在 C++ 中，可以尝试使用 STL 映射

vector<int> set_intersection(vector<int> s1, vector<int> s2){

    vector<int> ret;
    map<int, bool> store;
    for(int i=0; i < s1.size(); i++){

        store[s1[i]] = true;
    }
    for(int i=0; i < s2.size(); i++){

        if(store[s2[i]] == true) ret.push_back(s2[i]);

    }
    return ret;
}

Here is another possible solution I came up with takes O(nlogn) in time complexity and without any extra storage. You can check it out here https://gist.github.com/4455373

这是我想出的另一种可能的解决方案，时间复杂度为 O(nlogn)，无需任何额外存储。你可以在这里查看https://gist.github.com/4455373

Here is how it works: Assuming that the sets do not contain any repetition, merge all the sets into one and sort it. Then loop through the merged set and on each iteration create a subset between the current index i and i+n where n is the number of sets available in the universe. What we look for as we loop is a repeating sequence of size n equal to the number of sets in the universe.
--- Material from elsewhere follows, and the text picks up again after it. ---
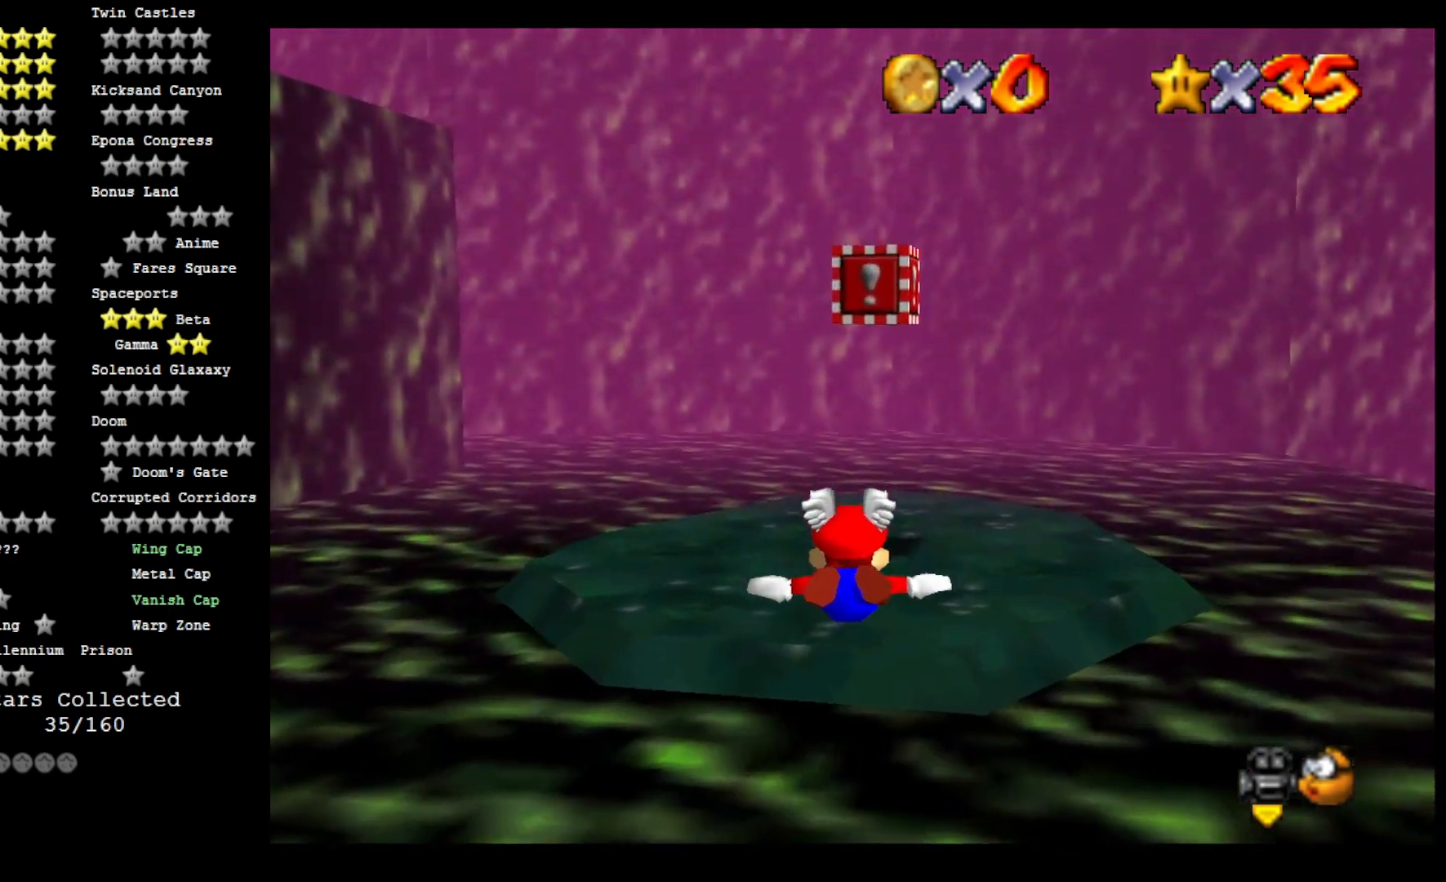
{"buttons": ["CROSS"], "left_stick": "up", "right_stick": "center", "events": [[367, "CROSS", "down"]]}
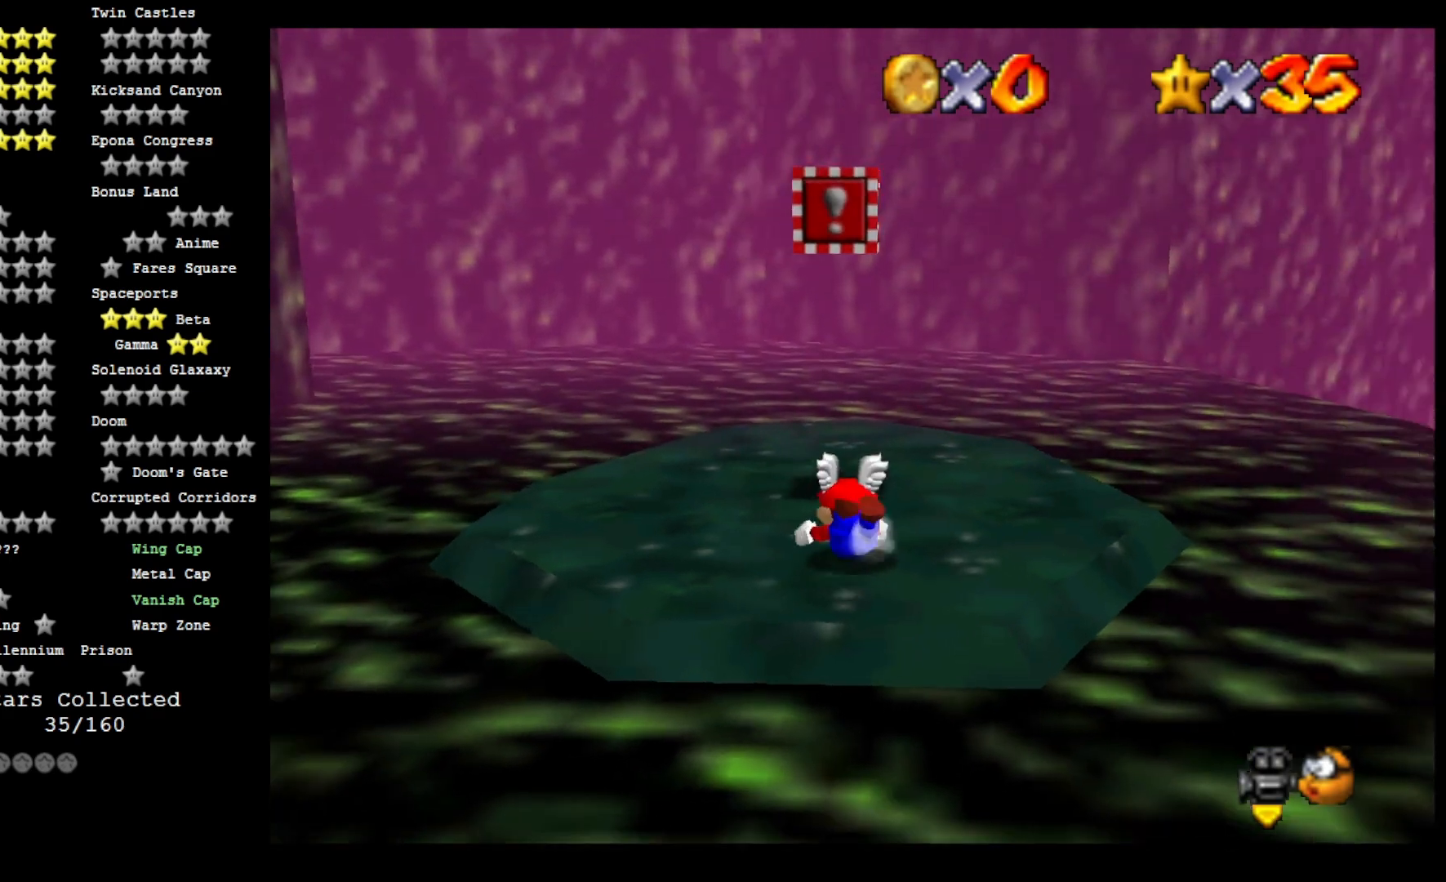
{"buttons": [], "left_stick": "center", "right_stick": "center", "events": [[33, "CROSS", "up"], [67, "right_stick", "down-left"], [167, "right_stick", "center"], [200, "left_stick", "up-left"], [333, "CROSS", "down"], [367, "left_stick", "center"], [500, "CROSS", "up"]]}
这是它的工作原理：假设集合不包含任何重复，将所有集合合并为一个并对其进行排序。然后遍历合并的集合，并在每次迭代时在当前索引 i 和 i+n 之间创建一个子集，其中 n 是全域中可用的集合数。我们在循环时寻找的是一个大小为 n 的重复序列，它等于宇宙中集合的数量。

If that subset at i is equal to that subset at n this means that the element at i is repeated n times which is equal to the total number of sets. And since there are no repetitions in any set that means each of the sets contain that value so we add it to the intersection. Then we shift the index by i + whats remaining between it and n because definitely none of those indexes are going to form a repeating sequence.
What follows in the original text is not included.